Alternative Instruments
Alternative Instruments was created for Exhibit Columbus, in Columbus, Indiana. The project was developed as part of the J. Irwin and Xenia S. Miller Prize awarded to Sam Jacob in 2022.
Alternative Instruments responds to the city of Columbus as a site, place, a history, but also as a fiction. It suggests how places and ideas are interconnected, drawing parallels between Columbus’ midcentury architecture, European Modernism, and utopian impulses of early American Settlements.
Thomas More coined the term “utopia” in his 1516 novel. This was a story of an island in the ‘New World’, told ironically in the manner of the accounts of European voyages. More’s imaginary “good place” is, even in its telling, intertwined with histories of expansionism and colonialism.
Located along a six-block stretch of Washington Street, Alternative Instruments used civic design to create new narratives that point towards the future.
Its design language drew on sources that echo the intertwined narratives of utopia and colonialism that forged Columbus, Indiana as a place.

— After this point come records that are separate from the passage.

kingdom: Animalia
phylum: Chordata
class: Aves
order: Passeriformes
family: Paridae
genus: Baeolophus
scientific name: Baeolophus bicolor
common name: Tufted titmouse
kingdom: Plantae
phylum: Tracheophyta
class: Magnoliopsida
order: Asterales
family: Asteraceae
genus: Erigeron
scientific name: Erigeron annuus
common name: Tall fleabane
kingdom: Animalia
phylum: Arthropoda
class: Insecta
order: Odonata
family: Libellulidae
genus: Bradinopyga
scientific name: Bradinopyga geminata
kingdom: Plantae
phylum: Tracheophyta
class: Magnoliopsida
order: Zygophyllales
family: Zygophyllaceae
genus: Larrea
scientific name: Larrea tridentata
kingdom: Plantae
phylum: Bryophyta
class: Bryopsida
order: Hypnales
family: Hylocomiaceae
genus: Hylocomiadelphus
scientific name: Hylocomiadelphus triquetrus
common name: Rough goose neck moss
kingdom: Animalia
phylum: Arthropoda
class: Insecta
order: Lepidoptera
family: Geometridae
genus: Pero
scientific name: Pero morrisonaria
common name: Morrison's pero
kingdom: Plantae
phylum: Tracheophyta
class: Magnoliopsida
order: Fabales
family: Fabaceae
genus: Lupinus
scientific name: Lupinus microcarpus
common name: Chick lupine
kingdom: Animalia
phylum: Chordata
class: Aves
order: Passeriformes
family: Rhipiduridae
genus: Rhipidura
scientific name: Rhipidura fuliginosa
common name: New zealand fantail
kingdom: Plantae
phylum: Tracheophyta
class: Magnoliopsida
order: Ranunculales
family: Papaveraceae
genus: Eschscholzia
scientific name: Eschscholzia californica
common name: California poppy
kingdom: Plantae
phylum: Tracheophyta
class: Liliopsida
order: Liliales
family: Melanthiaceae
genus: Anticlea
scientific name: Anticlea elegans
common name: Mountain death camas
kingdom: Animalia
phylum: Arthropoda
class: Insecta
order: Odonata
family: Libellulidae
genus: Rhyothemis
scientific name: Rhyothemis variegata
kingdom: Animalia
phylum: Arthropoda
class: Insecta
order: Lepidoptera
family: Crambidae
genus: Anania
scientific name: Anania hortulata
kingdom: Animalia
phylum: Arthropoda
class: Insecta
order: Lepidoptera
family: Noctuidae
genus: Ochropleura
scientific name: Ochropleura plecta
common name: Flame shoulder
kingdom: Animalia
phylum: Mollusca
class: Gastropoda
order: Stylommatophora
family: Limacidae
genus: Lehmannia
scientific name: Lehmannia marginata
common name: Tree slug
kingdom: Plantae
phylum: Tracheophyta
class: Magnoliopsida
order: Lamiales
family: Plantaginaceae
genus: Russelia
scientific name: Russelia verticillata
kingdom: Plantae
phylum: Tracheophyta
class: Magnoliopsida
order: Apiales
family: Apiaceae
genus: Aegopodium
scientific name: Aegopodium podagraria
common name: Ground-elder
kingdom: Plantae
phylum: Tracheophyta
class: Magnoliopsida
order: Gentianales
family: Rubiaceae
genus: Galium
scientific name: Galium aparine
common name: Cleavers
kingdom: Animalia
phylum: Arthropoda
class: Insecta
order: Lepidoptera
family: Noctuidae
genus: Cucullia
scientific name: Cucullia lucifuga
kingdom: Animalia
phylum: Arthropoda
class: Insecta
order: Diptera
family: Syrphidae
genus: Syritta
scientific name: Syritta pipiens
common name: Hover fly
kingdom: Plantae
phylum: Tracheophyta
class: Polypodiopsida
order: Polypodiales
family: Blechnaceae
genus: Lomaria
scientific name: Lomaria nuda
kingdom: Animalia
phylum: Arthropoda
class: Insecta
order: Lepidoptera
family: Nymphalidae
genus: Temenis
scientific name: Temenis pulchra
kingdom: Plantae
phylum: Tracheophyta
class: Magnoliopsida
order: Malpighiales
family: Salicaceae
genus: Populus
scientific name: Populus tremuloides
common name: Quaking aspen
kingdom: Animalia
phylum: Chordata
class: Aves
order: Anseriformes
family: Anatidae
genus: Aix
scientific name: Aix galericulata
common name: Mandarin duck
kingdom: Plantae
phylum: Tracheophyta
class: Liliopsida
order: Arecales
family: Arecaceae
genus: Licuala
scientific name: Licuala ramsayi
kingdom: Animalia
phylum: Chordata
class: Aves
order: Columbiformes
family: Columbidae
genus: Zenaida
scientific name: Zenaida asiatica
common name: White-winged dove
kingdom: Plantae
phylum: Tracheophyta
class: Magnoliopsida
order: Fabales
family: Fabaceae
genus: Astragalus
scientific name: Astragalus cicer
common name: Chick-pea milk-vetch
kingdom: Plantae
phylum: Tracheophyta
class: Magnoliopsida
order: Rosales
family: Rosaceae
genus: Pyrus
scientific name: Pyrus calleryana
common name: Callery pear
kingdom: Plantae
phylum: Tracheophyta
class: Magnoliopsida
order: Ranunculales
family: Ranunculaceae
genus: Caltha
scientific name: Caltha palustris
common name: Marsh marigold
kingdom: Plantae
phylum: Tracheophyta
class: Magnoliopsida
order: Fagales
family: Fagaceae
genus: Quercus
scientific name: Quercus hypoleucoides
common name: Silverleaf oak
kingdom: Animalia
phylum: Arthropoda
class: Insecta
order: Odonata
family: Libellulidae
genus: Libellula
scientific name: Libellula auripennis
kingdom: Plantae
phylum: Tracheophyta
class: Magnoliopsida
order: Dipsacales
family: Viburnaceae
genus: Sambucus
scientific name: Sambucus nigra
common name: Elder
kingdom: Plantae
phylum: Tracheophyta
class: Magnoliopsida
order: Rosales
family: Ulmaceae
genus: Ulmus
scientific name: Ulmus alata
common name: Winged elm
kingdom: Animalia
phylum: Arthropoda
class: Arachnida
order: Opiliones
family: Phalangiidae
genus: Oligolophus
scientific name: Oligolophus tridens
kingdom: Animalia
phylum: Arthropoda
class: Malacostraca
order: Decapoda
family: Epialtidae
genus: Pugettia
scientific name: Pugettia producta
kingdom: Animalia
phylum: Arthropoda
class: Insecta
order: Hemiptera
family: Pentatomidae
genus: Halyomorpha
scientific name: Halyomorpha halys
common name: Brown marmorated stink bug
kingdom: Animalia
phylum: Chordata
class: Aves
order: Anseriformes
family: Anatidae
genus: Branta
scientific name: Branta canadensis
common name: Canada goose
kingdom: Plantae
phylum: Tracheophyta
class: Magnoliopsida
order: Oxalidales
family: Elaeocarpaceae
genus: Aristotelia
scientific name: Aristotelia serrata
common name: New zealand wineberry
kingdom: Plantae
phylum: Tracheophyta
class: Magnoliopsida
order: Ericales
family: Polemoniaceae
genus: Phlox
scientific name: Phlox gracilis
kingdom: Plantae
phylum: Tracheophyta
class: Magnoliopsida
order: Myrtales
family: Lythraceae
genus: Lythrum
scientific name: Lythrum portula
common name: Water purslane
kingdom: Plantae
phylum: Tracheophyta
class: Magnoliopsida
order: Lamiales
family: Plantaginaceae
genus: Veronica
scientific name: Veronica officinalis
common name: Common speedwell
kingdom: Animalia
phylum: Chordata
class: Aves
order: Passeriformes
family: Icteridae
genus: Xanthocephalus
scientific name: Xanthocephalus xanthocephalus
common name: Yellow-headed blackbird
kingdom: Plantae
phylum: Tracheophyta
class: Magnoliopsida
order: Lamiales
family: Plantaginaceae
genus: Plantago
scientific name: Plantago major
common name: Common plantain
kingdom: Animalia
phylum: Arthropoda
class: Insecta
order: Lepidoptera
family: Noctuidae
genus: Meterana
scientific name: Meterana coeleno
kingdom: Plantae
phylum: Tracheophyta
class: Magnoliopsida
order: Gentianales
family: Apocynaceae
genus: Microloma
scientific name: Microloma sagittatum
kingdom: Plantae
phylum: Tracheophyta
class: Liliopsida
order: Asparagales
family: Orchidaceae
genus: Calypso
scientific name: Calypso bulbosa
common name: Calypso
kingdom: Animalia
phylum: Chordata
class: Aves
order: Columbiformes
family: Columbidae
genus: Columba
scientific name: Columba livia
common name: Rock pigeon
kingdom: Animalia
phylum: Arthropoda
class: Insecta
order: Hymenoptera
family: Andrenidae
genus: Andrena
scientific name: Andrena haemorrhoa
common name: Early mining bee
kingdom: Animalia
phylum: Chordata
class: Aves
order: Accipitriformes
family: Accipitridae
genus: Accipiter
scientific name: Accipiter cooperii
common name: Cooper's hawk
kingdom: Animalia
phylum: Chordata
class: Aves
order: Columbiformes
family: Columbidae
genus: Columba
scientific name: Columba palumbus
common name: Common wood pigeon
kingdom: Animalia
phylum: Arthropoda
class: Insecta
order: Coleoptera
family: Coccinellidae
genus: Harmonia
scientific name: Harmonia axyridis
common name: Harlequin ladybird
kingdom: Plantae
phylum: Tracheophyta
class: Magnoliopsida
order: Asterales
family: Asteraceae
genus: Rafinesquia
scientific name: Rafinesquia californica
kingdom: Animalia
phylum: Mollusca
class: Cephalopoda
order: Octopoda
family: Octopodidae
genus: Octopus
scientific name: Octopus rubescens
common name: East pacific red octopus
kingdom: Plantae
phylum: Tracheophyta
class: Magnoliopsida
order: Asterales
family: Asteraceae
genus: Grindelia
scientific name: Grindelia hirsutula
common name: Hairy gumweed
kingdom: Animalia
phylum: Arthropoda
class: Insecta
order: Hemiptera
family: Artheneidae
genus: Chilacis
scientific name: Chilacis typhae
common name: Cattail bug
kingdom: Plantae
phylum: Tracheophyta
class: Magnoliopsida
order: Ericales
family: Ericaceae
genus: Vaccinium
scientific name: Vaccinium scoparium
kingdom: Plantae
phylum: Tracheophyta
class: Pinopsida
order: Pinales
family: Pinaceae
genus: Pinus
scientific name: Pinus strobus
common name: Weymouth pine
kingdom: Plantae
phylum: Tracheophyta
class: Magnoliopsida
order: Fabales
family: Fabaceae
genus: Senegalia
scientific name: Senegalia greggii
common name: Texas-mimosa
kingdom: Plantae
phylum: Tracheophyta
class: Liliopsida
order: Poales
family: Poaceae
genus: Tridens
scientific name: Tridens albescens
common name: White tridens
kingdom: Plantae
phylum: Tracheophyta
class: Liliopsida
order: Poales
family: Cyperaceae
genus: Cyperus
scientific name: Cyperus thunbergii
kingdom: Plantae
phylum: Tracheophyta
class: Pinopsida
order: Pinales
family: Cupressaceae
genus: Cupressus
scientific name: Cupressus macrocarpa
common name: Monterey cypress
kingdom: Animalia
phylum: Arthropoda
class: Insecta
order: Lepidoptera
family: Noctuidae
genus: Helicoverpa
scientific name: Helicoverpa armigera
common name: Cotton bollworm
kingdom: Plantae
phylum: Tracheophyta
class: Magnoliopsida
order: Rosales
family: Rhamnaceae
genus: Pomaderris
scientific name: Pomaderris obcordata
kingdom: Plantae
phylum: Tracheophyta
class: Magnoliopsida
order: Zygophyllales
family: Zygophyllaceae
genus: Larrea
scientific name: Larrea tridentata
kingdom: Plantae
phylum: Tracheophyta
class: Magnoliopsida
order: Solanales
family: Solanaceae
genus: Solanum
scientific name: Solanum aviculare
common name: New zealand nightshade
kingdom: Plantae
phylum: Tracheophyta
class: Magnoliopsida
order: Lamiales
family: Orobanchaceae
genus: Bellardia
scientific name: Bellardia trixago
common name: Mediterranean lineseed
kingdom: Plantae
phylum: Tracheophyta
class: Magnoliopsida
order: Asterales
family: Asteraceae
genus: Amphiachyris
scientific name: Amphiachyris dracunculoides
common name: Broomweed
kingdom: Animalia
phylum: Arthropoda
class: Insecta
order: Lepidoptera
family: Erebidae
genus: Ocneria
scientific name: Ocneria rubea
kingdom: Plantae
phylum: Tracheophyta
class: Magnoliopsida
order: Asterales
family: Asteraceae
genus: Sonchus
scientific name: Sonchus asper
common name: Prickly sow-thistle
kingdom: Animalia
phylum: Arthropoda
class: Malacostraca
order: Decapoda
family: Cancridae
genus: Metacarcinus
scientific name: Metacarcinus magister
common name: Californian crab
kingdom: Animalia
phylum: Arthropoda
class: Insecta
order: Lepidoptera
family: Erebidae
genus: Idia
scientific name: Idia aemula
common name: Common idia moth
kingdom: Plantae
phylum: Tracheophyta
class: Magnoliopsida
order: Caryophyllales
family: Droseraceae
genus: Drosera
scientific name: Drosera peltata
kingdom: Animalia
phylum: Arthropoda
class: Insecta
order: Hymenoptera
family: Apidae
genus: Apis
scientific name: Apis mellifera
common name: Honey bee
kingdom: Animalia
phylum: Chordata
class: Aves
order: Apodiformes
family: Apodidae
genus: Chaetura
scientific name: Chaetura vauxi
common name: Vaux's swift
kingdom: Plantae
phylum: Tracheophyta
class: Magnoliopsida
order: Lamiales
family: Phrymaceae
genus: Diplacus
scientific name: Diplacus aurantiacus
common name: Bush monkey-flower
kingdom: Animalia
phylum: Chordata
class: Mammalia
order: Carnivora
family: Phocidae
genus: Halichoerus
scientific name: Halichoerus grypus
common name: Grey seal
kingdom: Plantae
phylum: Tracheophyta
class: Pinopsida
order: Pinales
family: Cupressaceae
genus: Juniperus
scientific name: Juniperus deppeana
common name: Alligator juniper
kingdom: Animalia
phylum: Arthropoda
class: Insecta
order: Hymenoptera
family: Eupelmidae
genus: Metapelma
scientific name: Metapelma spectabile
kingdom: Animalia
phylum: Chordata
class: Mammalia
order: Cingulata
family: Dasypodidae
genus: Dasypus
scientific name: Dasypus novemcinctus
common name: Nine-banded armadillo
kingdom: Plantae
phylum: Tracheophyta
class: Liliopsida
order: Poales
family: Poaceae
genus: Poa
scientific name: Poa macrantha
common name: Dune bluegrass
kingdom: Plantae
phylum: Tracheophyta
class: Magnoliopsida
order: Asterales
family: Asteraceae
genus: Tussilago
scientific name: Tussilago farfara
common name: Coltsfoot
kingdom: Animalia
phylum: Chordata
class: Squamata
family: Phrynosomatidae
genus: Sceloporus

Referencing Americana roadside signs, historic weathervanes, measuring chains used by the British to claim territory, navigation by the stars, the symbolism of sails and flags land surveying equipment, Shaker symbolism as well as elements representing Columbus’ mid-century social ambition as realised through art and design including Robert Venturi’s Columbus fire station, Henry Moore’s Large Arch, and Alexander Girard’s graphic design as well as the engines produced by the Cummins, the multinational engine corporation headquartered in Columbus, founded by William Glanton Irwin that provided the wealth invested in the city’s cultural and architectural programme.
Materially, it combined quilts recalling vernacular craft, main-street nostalgic neon, and engineering inspired metalwork.
The pieces incorporated phrases from Thomas More’s Utopia written in the alphabet that More’s invented for his fictional island. “No Unequal Distribution” “Ease the Miseries of Others”, “Free from Trouble and Anxiety” and “Make As Little Wrong As Possible”
The project was part of the larger Exhibit Columbus event curated by Iker Gil and Mimi Zieger.